Extract to read:
════════

- Occupations: Professor, Journalist
- Title: Associate Professor of Journalism

Academic background
- Education: Columbia University (BA) University of California, Berkeley (MA) University of California, San Francisco (PhD)

Academic work
- Discipline: History
- Sub-discipline: History of the Environment, Public Health, and Medicine, in the 19th and 20th centuries, United States
- Institutions: University of California, Berkeley (2016–present) University of California, San Francisco (2016–present) Emory University (2009–2016) The Los Angeles Times (2003–2011)

= Elena Conis =

American historian of medicine, public health, and the environment

Elena Conis is an American writer and historian of medicine. Her work focuses on the history of medicine, public health, and the environment, with particular focuses on the history of vaccination, infectious diseases, and pesticides. She is currently a Professor in the Graduate School of Journalism at the University of California, Berkeley, currently serving in the acting dean role until a permanent dean is hired.

==Education and career==
Elena Conis received her bachelor's degree in biology from Columbia University in 1996, followed by master's degrees in global health and environment and journalism from the University of California, Berkeley. While studying at Berkeley, she began to work as a columnist and features writer for the Los Angeles Times. An award-winning health journalist, she wrote for the paper's "Esoterica Medica", "Nutrition Lab", and "Supplements" columns until 2011.

After completing her PhD in the history of health sciences at the University of California, San Francisco, Conis joined the faculty of Emory University as an assistant professor in the Department of History and the Andrew W. Mellon Foundation Faculty Fellow in Health and the Humanities. She taught undergraduate and graduate courses on the history of health, medicine, and the environment. In 2016, Conis was a Cain Postdoctoral Fellow at the Science History Institute.

════════

Exercise data:

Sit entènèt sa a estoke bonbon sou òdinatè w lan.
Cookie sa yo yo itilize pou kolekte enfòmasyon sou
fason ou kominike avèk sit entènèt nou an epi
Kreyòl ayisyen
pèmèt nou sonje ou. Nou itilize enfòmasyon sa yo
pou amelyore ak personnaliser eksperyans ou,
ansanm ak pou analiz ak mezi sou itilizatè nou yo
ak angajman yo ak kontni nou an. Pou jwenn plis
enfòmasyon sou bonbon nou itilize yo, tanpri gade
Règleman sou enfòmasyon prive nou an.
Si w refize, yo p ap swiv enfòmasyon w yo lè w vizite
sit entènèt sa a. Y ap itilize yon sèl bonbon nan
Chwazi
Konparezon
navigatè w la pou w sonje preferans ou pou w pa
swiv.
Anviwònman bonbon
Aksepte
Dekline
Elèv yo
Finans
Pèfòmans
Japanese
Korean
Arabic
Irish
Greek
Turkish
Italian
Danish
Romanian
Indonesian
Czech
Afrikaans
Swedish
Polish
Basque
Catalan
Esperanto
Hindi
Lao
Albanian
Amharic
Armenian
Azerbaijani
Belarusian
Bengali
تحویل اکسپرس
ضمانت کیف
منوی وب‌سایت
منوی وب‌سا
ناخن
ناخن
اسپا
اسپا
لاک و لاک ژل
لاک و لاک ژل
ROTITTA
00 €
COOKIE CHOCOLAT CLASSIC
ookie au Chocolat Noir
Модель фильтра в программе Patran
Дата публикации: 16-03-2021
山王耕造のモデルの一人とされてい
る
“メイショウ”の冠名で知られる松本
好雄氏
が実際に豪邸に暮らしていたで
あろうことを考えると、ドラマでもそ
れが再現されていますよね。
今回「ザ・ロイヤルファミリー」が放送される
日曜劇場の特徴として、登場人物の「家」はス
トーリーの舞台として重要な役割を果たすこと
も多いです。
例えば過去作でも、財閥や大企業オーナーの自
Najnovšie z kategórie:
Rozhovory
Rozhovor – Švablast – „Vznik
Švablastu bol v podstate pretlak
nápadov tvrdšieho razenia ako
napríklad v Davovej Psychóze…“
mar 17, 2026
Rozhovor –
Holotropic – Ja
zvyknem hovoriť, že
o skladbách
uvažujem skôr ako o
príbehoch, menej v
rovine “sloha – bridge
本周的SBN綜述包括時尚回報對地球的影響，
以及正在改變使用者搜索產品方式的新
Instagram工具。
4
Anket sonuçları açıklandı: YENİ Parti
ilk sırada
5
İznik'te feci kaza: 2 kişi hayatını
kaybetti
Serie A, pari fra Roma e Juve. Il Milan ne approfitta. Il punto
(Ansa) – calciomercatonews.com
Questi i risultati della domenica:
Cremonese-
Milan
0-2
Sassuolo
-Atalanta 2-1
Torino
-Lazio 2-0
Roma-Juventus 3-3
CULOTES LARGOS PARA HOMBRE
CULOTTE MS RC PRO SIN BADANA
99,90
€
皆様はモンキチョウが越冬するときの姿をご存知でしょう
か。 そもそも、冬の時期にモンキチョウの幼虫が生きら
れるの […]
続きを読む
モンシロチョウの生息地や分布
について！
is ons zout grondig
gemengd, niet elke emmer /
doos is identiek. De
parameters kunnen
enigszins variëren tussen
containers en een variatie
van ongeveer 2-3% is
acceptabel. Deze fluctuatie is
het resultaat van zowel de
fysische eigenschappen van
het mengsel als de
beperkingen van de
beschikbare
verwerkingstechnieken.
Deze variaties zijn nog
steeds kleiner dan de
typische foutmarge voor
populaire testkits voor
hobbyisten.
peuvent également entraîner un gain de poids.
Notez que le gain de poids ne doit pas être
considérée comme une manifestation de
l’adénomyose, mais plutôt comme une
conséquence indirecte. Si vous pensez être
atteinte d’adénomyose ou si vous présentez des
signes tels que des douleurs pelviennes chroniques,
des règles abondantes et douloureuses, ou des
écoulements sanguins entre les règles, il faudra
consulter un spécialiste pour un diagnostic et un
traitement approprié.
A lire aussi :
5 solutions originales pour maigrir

════════

Tasks and exercises:
(A) According to the Elena Conis biography, in what year did Conis receive her bachelor's degree from Columbia University?
(B) Extend the Elena Conis biography with the next part, starting after its final sentence.
The data is separate material and is unrelated to the Elena Conis biography.

Responses per task:
(A) 1996

(B)
Conis is most prominently known for her 2015 book, Vaccine Nation: America’s Changing Relationship with Immunization, which was awarded the Arthur J. Viseltear Prize from the American Public Health Association.

Conis is currently Associate Professor of Journalism in the Graduate School of Journalism at the University of California, Berkeley, where she directs the joint master’s program in journalism and public health (MJ / MPH). She is a faculty affiliate of the Center for Science, Technology, Medicine, and Society; the Berkeley Center for Social Medicine; and the Department of Media Studies, at the University of California, Berkeley. She is also affiliated faculty of the Department of Humanities and Social Science at the University of California, San Francisco.

==Selected bibliography==

===Books===
- Conis, Elena C. (2021). "Pink and Blue: Gender, Culture, and the Health of Children"
- Conis, Elena (2015). "Vaccine Nation: America's Changing Relationship with Immunization"
- Conis, Elena (2022). How to Sell a Poison: The Rise, Fall, and Toxic Return of DDT. Bold Type Books, 2022. ISBN 978-1-64503-674-6

===Journal articles===
- Conis, Elena (2020). "The History of the Personal Belief Exemption"
- Conis, Elena (2019). "Measles and the Modern History of Vaccination"
- Conis, Elena (2017). "Polio, DDT, and Disease Risk in the United States after World War II"
- Conis, Elena (2013). "A Mother's Responsibility: Women, Medicine, and the Rise of Contemporary Vaccine Skepticism in the United States"
- Conis, Elena (2010). "Debating the Health Effects of DDT: Thomas Jukes, Charles Wurster, and the Fate of an Environmental Pollutant"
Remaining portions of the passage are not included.